== Task inputs ==
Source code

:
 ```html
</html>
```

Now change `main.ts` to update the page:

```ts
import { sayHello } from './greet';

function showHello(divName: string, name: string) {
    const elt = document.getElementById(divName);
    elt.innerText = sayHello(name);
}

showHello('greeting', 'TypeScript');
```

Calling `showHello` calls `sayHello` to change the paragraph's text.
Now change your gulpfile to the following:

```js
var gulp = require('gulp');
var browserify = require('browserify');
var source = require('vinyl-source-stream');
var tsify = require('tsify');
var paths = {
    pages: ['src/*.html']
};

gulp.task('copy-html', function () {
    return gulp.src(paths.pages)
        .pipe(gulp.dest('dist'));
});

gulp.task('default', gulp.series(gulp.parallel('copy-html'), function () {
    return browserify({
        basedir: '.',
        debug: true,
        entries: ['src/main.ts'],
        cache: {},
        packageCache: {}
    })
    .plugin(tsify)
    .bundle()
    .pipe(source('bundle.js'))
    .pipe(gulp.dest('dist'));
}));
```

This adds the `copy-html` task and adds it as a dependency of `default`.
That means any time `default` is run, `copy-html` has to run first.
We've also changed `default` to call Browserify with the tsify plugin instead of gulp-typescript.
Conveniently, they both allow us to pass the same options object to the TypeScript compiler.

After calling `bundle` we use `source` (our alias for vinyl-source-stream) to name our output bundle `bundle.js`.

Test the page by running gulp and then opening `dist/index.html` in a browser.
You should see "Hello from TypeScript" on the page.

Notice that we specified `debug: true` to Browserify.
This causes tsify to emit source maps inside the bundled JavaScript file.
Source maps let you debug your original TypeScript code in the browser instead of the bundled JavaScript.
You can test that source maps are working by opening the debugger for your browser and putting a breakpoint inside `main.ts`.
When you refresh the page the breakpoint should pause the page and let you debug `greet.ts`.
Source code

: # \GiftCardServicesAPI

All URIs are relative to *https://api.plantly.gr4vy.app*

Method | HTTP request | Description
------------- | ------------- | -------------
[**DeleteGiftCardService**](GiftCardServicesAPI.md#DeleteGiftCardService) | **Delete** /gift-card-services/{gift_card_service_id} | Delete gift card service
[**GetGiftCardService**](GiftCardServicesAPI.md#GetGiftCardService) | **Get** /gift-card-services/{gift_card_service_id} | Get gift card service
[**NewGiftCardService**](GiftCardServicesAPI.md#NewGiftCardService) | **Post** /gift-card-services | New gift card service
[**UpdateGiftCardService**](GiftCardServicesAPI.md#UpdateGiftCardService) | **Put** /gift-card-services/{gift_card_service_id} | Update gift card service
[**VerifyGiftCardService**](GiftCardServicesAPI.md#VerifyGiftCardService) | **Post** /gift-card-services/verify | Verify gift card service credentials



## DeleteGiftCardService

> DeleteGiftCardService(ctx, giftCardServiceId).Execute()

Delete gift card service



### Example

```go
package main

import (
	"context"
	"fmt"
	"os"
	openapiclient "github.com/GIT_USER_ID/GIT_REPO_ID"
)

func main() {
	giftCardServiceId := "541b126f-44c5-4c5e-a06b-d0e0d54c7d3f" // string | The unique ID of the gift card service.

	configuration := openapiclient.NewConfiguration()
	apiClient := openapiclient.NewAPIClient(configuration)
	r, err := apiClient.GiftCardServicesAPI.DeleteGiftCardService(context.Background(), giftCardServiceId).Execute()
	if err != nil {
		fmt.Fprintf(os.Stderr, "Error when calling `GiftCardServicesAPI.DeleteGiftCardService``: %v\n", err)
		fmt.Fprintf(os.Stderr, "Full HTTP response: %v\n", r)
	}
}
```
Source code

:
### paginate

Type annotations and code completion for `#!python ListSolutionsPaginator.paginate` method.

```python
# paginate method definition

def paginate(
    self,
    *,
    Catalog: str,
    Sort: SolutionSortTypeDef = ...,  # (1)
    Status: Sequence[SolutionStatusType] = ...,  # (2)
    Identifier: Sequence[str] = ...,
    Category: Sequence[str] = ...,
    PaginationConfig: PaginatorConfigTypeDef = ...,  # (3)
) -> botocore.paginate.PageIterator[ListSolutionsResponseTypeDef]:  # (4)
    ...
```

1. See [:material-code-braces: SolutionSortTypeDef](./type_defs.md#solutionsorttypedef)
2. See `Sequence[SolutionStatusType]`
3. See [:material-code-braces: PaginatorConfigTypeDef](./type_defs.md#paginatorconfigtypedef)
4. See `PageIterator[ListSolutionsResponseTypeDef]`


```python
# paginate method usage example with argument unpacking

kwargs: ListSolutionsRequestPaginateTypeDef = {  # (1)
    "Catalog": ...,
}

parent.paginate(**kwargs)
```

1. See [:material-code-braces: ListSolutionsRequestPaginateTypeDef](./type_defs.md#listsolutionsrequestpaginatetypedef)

== Problem statement ==
Please write out, exactly as they appear above, only the lines in the stretch from the line with "(our alias for" through the line with "Get gift card service".

== Answer to the problem ==
After calling `bundle` we use `source` (our alias for vinyl-source-stream) to name our output bundle `bundle.js`.

Test the page by running gulp and then opening `dist/index.html` in a browser.
You should see "Hello from TypeScript" on the page.

Notice that we specified `debug: true` to Browserify.
This causes tsify to emit source maps inside the bundled JavaScript file.
Source maps let you debug your original TypeScript code in the browser instead of the bundled JavaScript.
You can test that source maps are working by opening the debugger for your browser and putting a breakpoint inside `main.ts`.
When you refresh the page the breakpoint should pause the page and let you debug `greet.ts`.
Source code

: # \GiftCardServicesAPI

All URIs are relative to *https://api.plantly.gr4vy.app*

Method | HTTP request | Description
------------- | ------------- | -------------
[**DeleteGiftCardService**](GiftCardServicesAPI.md#DeleteGiftCardService) | **Delete** /gift-card-services/{gift_card_service_id} | Delete gift card service
[**GetGiftCardService**](GiftCardServicesAPI.md#GetGiftCardService) | **Get** /gift-card-services/{gift_card_service_id} | Get gift card service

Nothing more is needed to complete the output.